Alors quand on veut affoler tout le monde, on dit que le risque trombo-embolique est deux fois plus important avec ces pilules de troisième génération, mais il aurait mieux valu faire une vraie campagne d’information. Seulement, la plainte d’une femme victime d’un AVC a fait sortir le directeur de l’ANSM du bois.
Il aura donc fallu cette plainte pour que l’affaire sorte, alors même que ce risque était connu depuis de nombreuses années ?
Bien évidemment ! C’est insupportable et c’est pour cela que l’on se décide à déposer cette plainte. Les agences ne sont pas créées pour se protéger elles-mêmes. Elles sont créées pour informer les patients des risques médicamenteux.

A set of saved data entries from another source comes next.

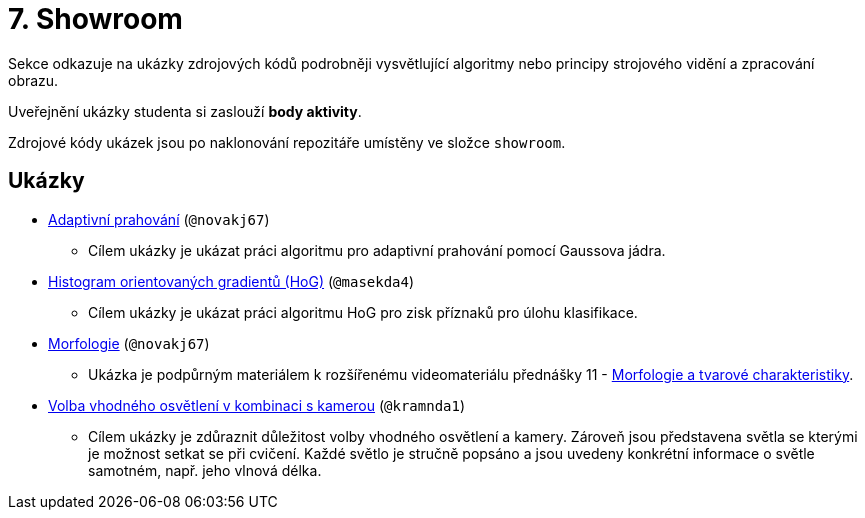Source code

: = 7. Showroom

Sekce odkazuje na ukázky zdrojových kódů podrobněji vysvětlující algoritmy nebo principy strojového vidění a zpracování obrazu.

Uveřejnění ukázky studenta si zaslouží *body aktivity*.

Zdrojové kódy ukázek jsou po naklonování repozitáře umístěny ve složce `showroom`.

== Ukázky
* xref:adaptive_thresholding/index.html[Adaptivní prahování] (`@novakj67`)
** Cílem ukázky je ukázat práci algoritmu pro adaptivní prahování pomocí Gaussova jádra.

* xref:histogram_of_oriented_gradients/index.html[Histogram orientovaných gradientů (HoG)] (`@masekda4`)
** Cílem ukázky je ukázat práci algoritmu HoG pro zisk příznaků pro úlohu klasifikace.

* xref:morfologie/index.html[Morfologie] (`@novakj67`)
** Ukázka je podpůrným materiálem k rozšířenému videomateriálu přednášky 11 - xref:../lectures/index.html[Morfologie a tvarové charakteristiky].

* xref:illumination/index.html[Volba vhodného osvětlení v kombinaci s kamerou] (`@kramnda1`)
** Cílem ukázky je zdůraznit důležitost volby vhodného osvětlení a kamery. Zároveň jsou představena světla se kterými je možnost setkat se při cvičení. Každé světlo je stručně popsáno a jsou uvedeny konkrétní informace o světle samotném, např. jeho vlnová délka.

Mais, c’est très bien que cette polémique arrive sur le devant de la scène. Les femmes prendront notamment conscience que la contraception n’est pas quelque chose que l’on réclame en passant à son médecin, mais qui nécessite une vraie consultation. Il aurait été souhaitable de prévenir ces femmes que ce risque trombo-embolique n’existe que dans la première année de prise de cette pillule.
On assiste à l’ouverture de parapluie sur parapluie par les autorités, laissant les médecins en première ligne. Soit on autorise des médicaments en précisant que, comme tout médicament, ils comportent un risque, soit on les interdit mais on ne peut pas se contenter de les dérembourser. C’est une demi-mesure hypocrite qui ne sert qu’à protéger l’administration.
On ne délivre jamais ce type de pilule sans avoir au préalable, interrogé la femme, au cours d’une consultation, sur ses antécédents trombo-embollique familiaux. S’il existe des cas de phlébite, on vérifie alors par des examens complémentaires. Généralistes et gynécolgues sont alors parfaitement compétents pour prescrire cette pilule en seconde intention.
On ne prescrit donc ces pilules qu’en seconde intention, c’est-à-dire à des femmes ayant déjà pris une autre pilule au préalable ?
On ne débute jamais une contraception par une pilule de troisième génération. On doit toujours débuter par une seconde génération. Et c’est seulement si cette pilule de seconde génération n’est pas supportée, que l’on change. Personnellement, les femmes que je surveille en gynécologie, prennent très majoritairement des pilules de seconde génération.
Finalement au regard de ce risque, qu’est-ce qu’elles apportent de plus ces pilules de troisième génération ?
Elles s’adressent aux femmes qui prennent du poids, ou qui ont de l’acné, ou qui plus généralement ne supportent pas leur pilule de seconde génération. Mais elles sont toutefois très prescrites.
Trop ?
A mon avis, il n’y a pas autant de femmes qui supportent si mal que ça leur pilule de seconde génération. Il s’agit peut-être plus d’un souci de modernité mal placée !
Cette polémique ne risque-t-elle pas d’augmenter le nombre d’IVG en France, comme en Grande-Bretagne ?
C’est aussi pour cela que l’on est énervé. Il y a effectivement l’angoisse des patientes, la responsabilité accrue des médecins qui prescrivent, mais il y a aussi le risque d’un arrêt brutal de la pilule, sans conseil de son médecin, et donc d’une exposition à une grossesse non désirée. Il faut rappeler qu’un tiers des grossesses ne sont pas désirées en France aujourd’hui.